Here is how I instrumented the Qdrant and zero-shot classification steps:
# 3. Store Embedding in Qdrant Vector database
with tracer.start_as_current_span(
"qdrant.upsert_embedding",
attributes={
"db.system": "qdrant",
"db.operation": "upsert",
"photo.id": photo_id,
},
) as span:
vector_store.upsert_image_embedding(photo.id, embedding, payload)
# 4. Zero-Shot Classification
with tracer.start_as_current_span(
"clip.zero_shot_classify",
attributes={
"photo.id": photo_id,
"clip.model": "openai/clip-vit-base-patch32",
},
) as span:
category = category_service.classify_image(embedding)
photo.category = category
span.set_attribute("photo.category", category)
Adding custom attributes like photo.category and photo.id proved useful. I can now filter in SigNoz to find all traces where the CLIP model classified an image as "documents" to see if those take longer to process than "landscapes".
I applied this same pattern across the codebase: wrapping the DBSCAN face clustering, the perceptual hash duplicate detection, and the Google Photos Picker polling loop.
Catching Hidden Failures
My Google Photos ingestion flow relies on fetching temporary URLs from the Picker API. These URLs are ephemeral and expire after about an hour. If a user selects 5,000 photos, the background ingestion might take longer than an hour, meaning the last few hundred image downloads will fail.
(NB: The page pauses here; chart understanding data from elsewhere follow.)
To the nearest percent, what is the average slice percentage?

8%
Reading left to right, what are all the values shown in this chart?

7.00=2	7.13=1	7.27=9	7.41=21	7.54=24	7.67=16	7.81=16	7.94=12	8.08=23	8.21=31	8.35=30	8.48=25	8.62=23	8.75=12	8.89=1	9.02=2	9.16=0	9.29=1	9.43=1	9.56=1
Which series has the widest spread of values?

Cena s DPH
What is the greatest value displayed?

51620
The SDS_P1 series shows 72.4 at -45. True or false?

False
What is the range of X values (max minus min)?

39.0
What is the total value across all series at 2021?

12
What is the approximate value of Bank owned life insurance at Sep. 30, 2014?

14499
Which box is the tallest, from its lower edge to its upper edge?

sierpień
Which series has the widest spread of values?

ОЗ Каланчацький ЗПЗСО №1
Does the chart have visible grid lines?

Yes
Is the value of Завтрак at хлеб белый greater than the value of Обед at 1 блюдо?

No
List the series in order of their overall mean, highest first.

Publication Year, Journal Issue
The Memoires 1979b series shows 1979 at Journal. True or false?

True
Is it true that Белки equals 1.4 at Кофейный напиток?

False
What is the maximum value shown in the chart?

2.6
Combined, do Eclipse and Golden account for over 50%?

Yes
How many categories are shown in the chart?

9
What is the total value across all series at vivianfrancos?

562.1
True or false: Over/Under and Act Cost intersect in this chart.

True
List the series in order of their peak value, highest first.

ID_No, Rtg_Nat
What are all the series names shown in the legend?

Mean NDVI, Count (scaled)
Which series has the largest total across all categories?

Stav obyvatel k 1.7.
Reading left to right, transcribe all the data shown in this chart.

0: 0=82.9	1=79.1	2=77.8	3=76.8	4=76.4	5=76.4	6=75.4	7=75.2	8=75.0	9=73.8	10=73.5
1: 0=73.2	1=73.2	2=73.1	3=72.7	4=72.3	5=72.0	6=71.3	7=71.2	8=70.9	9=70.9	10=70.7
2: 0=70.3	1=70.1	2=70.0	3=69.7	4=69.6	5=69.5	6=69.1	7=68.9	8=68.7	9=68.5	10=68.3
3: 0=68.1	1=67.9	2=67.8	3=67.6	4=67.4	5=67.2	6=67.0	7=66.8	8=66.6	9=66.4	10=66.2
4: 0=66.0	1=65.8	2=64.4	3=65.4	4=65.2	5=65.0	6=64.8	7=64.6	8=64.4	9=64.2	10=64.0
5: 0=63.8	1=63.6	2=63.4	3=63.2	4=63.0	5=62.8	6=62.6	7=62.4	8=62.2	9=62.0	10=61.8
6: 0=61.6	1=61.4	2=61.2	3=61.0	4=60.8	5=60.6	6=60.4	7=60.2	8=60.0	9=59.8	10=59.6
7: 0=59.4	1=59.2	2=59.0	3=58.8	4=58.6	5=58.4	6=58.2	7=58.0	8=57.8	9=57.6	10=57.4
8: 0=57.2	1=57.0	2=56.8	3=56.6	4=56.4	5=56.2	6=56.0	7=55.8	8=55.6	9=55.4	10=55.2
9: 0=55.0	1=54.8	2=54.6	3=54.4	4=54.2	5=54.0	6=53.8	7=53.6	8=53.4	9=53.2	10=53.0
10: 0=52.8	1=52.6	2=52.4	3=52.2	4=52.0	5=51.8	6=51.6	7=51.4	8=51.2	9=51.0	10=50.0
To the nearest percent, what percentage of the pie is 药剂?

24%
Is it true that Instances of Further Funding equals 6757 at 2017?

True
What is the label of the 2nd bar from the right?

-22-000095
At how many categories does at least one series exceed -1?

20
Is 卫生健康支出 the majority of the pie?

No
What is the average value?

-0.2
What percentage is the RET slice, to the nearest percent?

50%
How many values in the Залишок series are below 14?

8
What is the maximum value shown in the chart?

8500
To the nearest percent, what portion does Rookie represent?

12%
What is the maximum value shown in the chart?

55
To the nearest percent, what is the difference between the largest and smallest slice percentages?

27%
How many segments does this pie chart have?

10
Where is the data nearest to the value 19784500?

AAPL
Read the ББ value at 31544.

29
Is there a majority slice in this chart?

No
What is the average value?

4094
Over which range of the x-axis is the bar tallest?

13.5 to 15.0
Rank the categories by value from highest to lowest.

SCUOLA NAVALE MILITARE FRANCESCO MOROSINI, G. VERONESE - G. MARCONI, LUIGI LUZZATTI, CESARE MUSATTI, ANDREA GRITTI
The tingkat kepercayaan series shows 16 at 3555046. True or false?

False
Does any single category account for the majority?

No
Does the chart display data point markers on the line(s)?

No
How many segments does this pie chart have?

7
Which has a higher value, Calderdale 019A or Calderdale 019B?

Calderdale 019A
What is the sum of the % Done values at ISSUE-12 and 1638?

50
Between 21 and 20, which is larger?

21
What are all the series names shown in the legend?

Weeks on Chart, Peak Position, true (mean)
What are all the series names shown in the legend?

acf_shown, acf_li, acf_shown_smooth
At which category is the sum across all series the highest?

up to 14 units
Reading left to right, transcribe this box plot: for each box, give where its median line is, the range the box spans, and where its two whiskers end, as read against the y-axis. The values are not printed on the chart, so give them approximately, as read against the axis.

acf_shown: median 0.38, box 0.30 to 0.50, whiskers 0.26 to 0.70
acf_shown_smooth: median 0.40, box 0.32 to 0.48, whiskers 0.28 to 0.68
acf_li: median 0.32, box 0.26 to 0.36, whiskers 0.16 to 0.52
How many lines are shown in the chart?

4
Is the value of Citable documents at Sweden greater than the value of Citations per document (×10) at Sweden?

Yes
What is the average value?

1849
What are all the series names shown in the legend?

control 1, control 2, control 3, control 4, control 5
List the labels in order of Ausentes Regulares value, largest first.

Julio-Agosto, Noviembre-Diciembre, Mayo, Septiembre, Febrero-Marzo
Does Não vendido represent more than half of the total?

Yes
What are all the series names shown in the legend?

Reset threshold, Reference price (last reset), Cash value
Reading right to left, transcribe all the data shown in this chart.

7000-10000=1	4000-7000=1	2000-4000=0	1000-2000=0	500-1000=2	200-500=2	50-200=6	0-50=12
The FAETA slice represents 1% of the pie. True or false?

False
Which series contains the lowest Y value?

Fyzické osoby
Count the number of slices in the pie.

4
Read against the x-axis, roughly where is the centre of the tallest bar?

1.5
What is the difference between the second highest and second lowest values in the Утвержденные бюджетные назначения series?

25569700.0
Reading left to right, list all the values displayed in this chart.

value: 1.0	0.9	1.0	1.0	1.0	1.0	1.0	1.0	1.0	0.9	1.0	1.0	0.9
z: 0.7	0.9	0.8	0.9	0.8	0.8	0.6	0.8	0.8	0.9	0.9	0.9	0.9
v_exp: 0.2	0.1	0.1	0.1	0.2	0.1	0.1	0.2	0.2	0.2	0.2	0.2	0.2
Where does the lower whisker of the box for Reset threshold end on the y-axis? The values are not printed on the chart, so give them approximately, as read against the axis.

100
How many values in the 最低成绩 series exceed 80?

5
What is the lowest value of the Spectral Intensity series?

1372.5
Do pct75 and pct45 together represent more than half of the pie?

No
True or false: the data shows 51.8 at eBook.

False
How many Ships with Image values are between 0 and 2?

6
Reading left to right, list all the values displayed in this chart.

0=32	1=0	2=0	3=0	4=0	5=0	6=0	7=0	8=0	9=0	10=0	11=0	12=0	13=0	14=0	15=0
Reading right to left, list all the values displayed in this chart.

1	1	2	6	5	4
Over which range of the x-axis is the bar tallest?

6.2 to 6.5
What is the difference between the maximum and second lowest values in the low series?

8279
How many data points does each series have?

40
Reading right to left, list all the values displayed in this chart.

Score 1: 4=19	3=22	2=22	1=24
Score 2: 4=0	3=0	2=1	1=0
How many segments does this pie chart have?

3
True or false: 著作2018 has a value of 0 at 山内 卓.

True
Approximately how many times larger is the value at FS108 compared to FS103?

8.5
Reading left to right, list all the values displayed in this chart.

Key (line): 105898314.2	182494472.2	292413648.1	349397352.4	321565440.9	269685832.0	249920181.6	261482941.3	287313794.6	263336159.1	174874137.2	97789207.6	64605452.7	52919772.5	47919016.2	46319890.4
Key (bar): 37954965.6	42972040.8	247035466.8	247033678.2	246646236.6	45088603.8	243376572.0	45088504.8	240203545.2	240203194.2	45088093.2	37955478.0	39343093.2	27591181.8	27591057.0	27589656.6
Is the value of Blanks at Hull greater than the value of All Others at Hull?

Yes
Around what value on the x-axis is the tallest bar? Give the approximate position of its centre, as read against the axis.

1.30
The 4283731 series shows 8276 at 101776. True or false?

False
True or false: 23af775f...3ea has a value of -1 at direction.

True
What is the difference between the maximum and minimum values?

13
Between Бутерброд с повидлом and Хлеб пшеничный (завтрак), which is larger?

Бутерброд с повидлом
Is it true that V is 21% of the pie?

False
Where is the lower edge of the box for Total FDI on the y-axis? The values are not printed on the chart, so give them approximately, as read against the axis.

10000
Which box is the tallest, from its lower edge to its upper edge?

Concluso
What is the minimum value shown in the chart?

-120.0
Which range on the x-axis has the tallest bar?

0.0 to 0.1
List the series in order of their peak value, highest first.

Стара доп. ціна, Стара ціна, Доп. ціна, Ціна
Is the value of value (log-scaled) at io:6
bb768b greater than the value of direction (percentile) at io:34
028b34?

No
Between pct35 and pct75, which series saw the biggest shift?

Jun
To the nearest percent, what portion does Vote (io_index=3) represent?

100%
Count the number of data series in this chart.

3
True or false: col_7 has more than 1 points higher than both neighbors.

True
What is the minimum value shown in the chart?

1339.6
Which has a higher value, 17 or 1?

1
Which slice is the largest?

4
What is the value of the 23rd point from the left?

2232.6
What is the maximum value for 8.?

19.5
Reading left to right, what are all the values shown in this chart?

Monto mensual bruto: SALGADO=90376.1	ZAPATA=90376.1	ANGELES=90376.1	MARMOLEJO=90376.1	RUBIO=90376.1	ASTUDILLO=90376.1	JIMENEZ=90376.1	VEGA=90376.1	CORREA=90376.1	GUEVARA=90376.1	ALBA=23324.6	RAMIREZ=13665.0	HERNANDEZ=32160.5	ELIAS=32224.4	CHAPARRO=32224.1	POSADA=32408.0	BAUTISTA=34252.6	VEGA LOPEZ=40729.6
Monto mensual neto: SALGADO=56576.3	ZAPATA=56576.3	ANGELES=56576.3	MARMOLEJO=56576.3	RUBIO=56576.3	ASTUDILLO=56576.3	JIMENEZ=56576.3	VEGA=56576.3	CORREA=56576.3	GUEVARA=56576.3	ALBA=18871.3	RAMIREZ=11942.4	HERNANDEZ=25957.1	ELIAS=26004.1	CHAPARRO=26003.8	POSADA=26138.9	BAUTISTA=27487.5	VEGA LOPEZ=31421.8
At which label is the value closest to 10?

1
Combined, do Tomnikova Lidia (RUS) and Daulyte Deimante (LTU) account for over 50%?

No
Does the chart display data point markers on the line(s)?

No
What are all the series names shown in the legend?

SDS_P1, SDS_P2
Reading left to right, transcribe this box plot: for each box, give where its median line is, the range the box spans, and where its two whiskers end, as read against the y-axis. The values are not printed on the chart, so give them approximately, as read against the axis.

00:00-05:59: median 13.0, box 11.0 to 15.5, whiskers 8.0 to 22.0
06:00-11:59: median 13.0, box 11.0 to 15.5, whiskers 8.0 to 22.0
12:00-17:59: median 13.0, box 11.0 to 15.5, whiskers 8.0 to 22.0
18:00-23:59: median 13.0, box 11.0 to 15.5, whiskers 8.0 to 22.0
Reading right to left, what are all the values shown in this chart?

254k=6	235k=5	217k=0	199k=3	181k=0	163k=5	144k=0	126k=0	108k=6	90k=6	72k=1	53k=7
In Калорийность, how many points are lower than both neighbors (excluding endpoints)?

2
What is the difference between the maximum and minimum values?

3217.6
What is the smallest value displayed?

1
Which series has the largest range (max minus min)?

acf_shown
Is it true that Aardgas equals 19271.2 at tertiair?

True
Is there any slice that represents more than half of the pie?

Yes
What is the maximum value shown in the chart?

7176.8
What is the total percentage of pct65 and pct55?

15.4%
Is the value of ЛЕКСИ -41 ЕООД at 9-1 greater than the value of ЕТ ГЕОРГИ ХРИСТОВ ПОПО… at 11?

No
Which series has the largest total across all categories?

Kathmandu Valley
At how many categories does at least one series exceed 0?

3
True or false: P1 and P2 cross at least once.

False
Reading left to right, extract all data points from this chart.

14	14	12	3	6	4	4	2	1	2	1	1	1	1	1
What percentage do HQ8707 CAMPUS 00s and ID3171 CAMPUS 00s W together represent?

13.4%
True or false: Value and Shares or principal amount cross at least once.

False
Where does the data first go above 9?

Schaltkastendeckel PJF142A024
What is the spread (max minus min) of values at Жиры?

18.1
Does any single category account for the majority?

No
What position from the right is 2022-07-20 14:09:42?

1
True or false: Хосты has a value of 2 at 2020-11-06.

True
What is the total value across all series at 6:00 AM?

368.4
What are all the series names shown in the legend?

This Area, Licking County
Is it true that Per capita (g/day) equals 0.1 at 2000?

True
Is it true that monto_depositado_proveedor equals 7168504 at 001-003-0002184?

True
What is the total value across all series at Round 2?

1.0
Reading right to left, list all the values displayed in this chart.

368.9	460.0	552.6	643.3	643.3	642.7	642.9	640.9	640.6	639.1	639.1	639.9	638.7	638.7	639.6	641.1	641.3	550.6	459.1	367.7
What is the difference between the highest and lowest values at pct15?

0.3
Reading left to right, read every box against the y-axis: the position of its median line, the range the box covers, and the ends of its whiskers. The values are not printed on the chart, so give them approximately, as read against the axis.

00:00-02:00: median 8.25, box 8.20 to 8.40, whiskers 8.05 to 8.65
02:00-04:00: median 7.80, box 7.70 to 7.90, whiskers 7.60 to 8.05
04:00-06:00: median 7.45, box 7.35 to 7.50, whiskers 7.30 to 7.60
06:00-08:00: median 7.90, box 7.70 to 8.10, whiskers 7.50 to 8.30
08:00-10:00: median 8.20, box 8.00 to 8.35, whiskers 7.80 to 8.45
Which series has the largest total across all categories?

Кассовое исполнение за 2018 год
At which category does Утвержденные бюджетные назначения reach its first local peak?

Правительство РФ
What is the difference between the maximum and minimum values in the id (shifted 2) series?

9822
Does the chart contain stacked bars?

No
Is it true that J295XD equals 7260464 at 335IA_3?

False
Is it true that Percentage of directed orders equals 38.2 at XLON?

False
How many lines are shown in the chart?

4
Before tracing, I'd just see a generic task failure in the Celery logs. With my manual spans recording exceptions, the failure mode is obvious. I catch the exception inside the image.download span, call span.record_exception(e), and set the span status to error:
with tracer.start_as_current_span("image.download") as span:
try:
response = httpx.get(photo.file_path_or_url)
response.raise_for_status()
# ... write to file ...
except Exception as e:
span.record_exception(e)
span.set_status(trace.StatusCode.ERROR, str(e))
raise
When the token expires, the HTTPX client throws an HTTPStatusError for a 403 Forbidden. The root embed_photo_task span is marked as an error, and the exact child span (image.download) holds the 403 response text. I can filter my traces by photo.source="google_photos" and status=ERROR to immediately see how many photos failed due to token expiration.
Mapping the Topology
Because I passed engine to the SQLAlchemyInstrumentor and wrapped Qdrant calls with attributes like db.system: qdrant, SigNoz automatically inferred the topology of my application.
The Service Map view visualizes this beautifully. I can see the API server dispatching messages to Redis, the worker consuming them, and then the worker fanning out connections to PostgreSQL, Qdrant, and external Google domains. When I deploy this to production, this map will give me an immediate visual indicator of where latency is pooling—whether it's the database queries slowing down or the vector store struggling under load.